Fill ‘ er Up, Please! Take a pit stop across America with Wright Museum’s exhibit
Fill up on a tankful of Americana as the Wright Museum in Wolfeboro, NH, focuses on a driving part of life in the United States in the 1940s
A new display at the museum on Center Street recreates a WWII-era filling station that illustrates how such businesses fueled both work and play on the home front.
Marking the official opening of the installation, the museum hosted Tuesday, July 6, a program in which wartime gas stations and their place in the broader context of American history were explored.
During WWII, American auto manufacturers were fully committed to war production and new cars were not being made for the civilian market, curators said. Motorists, therefore, needed to do all they could to keep their pre-war jalopies roadworthy.
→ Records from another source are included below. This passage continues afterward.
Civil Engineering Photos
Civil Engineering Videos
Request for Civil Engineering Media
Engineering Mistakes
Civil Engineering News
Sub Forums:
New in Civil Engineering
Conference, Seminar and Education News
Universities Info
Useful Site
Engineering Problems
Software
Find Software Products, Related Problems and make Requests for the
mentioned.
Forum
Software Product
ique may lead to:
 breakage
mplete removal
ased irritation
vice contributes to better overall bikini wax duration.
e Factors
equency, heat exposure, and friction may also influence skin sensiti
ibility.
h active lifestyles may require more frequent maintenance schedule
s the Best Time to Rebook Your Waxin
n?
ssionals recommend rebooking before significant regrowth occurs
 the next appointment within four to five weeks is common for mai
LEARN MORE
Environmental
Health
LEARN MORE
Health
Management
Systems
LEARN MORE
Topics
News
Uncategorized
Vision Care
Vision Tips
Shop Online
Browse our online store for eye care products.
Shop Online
As a result, WWII-era filling stations took on a vitally patriotic role by keeping older model cars in good repair.
“Use it up, wear it out, make it do, or do without was the mantra of the day,” said Wright Museum Director Mark Foynes, who co-presented the program with John Warner, owner of the Melvin Garage of Melvin Village. “Folks made do with what they had so the nation’s industry could fulfill America’s role as the ‘Arsenal of Democracy’,” said Warner, who also is a member of the museum’s board of directors.
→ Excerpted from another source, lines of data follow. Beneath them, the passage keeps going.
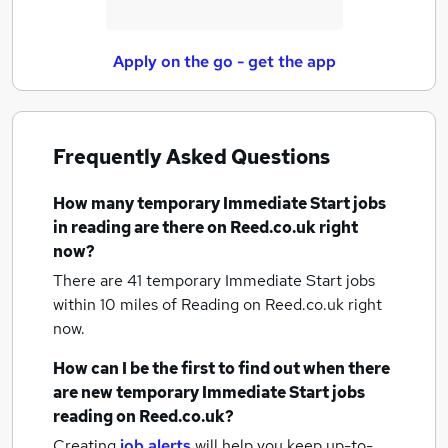
Apply on the go - get the app
Frequently Asked Questions
How many
temporary Immediate Start jobs
in reading
are there on Reed.co.uk right
now?
There are 41
temporary Immediate Start jobs
within 10 miles of Reading
on Reed.co.uk right
now.
How can I be the first to find out when there
are new
temporary Immediate Start jobs
reading
on Reed.co.uk?
Creating
job alerts
will help you keep up-to-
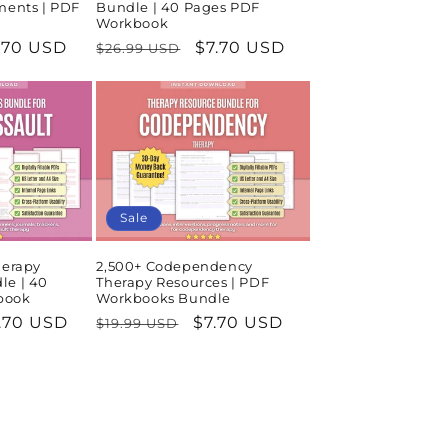
ments | PDF
Bundle | 40 Pages PDF
Workbook
le
.70 USD
Regular
Sale
$7.70 USD
$26.99 USD
ice
price
price
Sale
herapy
2,500+ Codependency
le | 40
Therapy Resources | PDF
book
Workbooks Bundle
le
.70 USD
Regular
Sale
$7.70 USD
$19.99 USD
ice
price
price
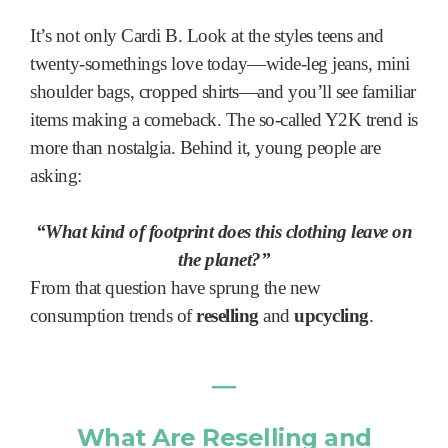
It’s not only Cardi B. Look at the styles teens and
twenty-somethings love today—wide-leg jeans, mini
shoulder bags, cropped shirts—and you’ll see familiar
items making a comeback. The so-called Y2K trend is
more than nostalgia. Behind it, young people are
asking:
“What kind of footprint does this clothing leave on
the planet?”
From that question have sprung the new
consumption trends of
reselling
and
upcycling
.
―
What Are Reselling and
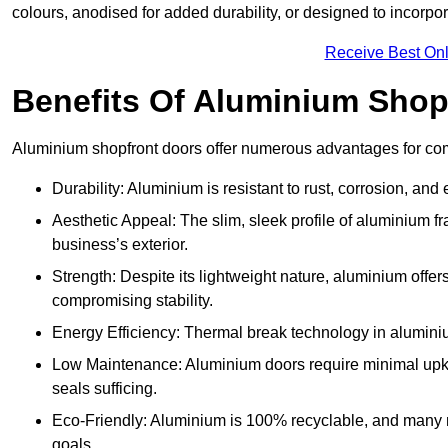
colours, anodised for added durability, or designed to incorpor
Receive Best Onl
Benefits Of Aluminium Shop
Aluminium shopfront doors offer numerous advantages for com
Durability: Aluminium is resistant to rust, corrosion, an
Aesthetic Appeal: The slim, sleek profile of aluminium 
business’s exterior.
Strength: Despite its lightweight nature, aluminium offer
compromising stability.
Energy Efficiency: Thermal break technology in aluminiu
Low Maintenance: Aluminium doors require minimal upke
seals sufficing.
Eco-Friendly: Aluminium is 100% recyclable, and many ma
goals.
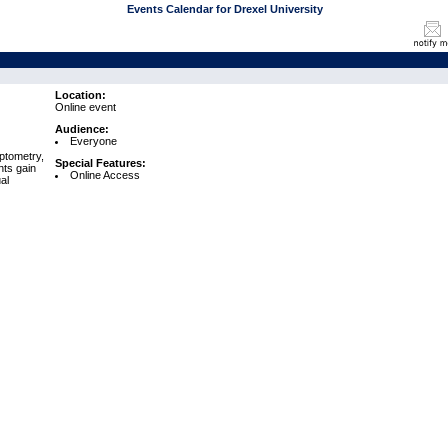
Events Calendar for Drexel University
Location:
Online event
Audience:
Everyone
ptometry,
Special Features:
nts gain
Online Access
al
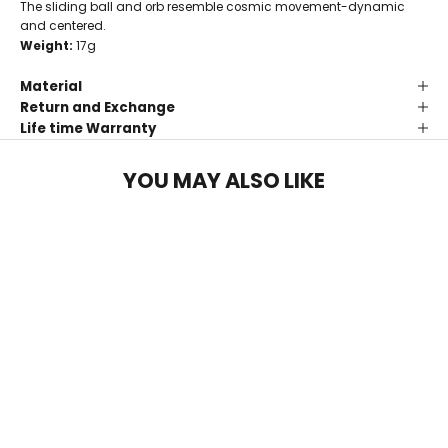
The sliding ball and orb resemble cosmic movement-dynamic
and centered.
Weight:
17g
Material
Return and Exchange
Life time Warranty
YOU MAY ALSO LIKE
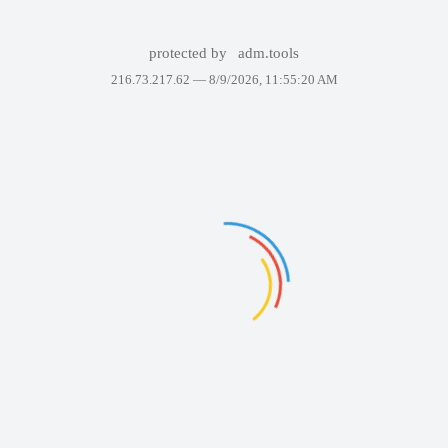
protected by
adm.tools
216.73.217.62 —
8/9/2026, 11:55:20 AM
With the rise of the automobile decades earlier, America’s roadside architecture changed to reflect its people’s increased mobility. Filling stations helped define the streetscapes of the mid-20th century.
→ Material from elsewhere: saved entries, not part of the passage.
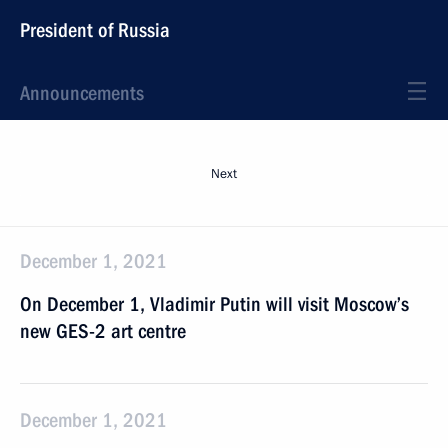
President of Russia
Announcements
Next
December 1, 2021
On December 1, Vladimir Putin will visit Moscow’s
new GES-2 art centre
December 1, 2021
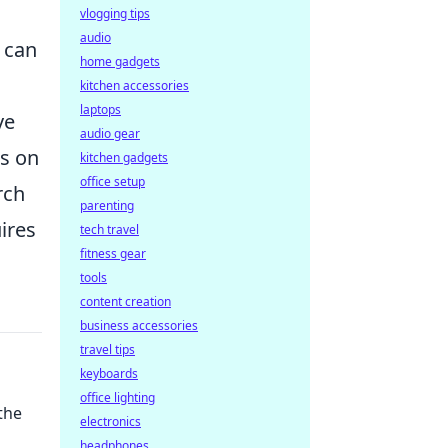
vlogging tips
audio
s can
home gadgets
kitchen accessories
laptops
ve
audio gear
us on
kitchen gadgets
office setup
rch
parenting
uires
tech travel
fitness gear
tools
content creation
business accessories
travel tips
keyboards
office lighting
the
electronics
headphones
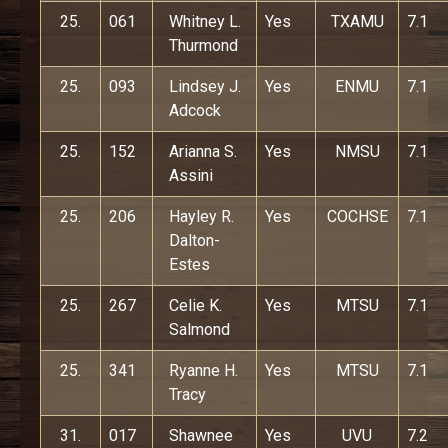
25.
061
Whitney L.
Yes
TXAMU
7.1
Thurmond
25.
093
Lindsey J.
Yes
ENMU
7.1
Adcock
25.
152
Arianna S.
Yes
NMSU
7.1
Assini
25.
206
Hayley R.
Yes
COCHSE
7.1
Dalton-
Estes
25.
267
Celie K.
Yes
MTSU
7.1
Salmond
25.
341
Ryanne H.
Yes
MTSU
7.1
Tracy
31.
017
Shawnee
Yes
UVU
7.2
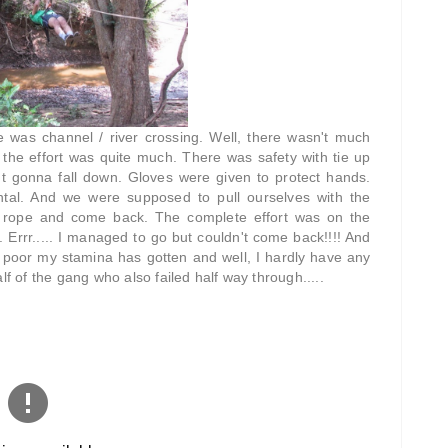
ne was channel / river crossing. Well, there wasn't much
 the effort was quite much. There was safety with tie up
n't gonna fall down. Gloves were given to protect hands.
tal. And we were supposed to pull ourselves with the
e rope and come back. The complete effort was on the
Errr..... I managed to go but couldn't come back!!!! And
 poor my stamina has gotten and well, I hardly have any
lf of the gang who also failed half way through.....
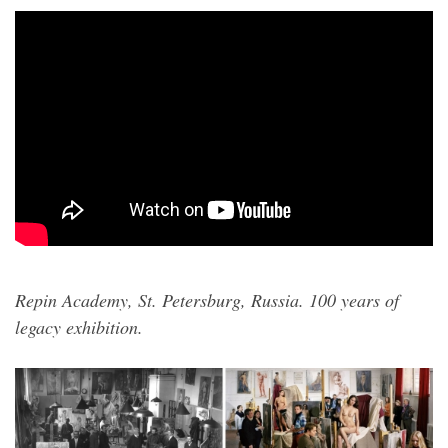
Repin Academy, St. Petersburg, Russia. 100 years of
legacy exhibition.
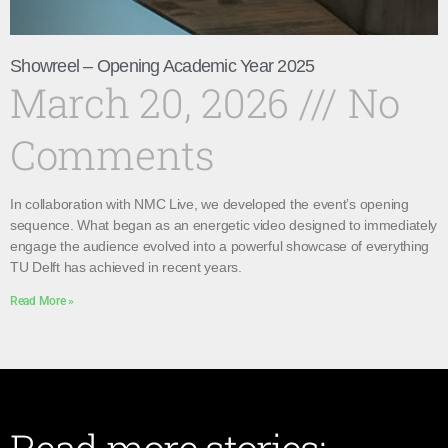
Showreel – Opening Academic Year 2025
March 20, 2026
No
Comments
In collaboration with NMC Live, we developed the event’s opening
sequence. What began as an energetic video designed to immediately
engage the audience evolved into a powerful showcase of everything
TU Delft has achieved in recent years.
Read More »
The addition of the new exhibit “enhances the Wright Museum’s ability to evoke the broad totality of American culture during the WWII years,” Foynes said.
“Building a 1940s gas station was part of (late museum founder) David Wright’s original vision for the Home Front Room,” said the exhibit’s sponsor, Richie Clyne. “He and I used to talk about what it would look like and how much visitors would enjoy the display,” Clyne said. “That was just a little while before he died. ...I’m proud to have had the chance to be part of fulfilling that original vision.”
In addition to the lecture and the exhibit opening, Warner displayed several items of vintage petrolina and other gas station collectibles on the evening of the lecture.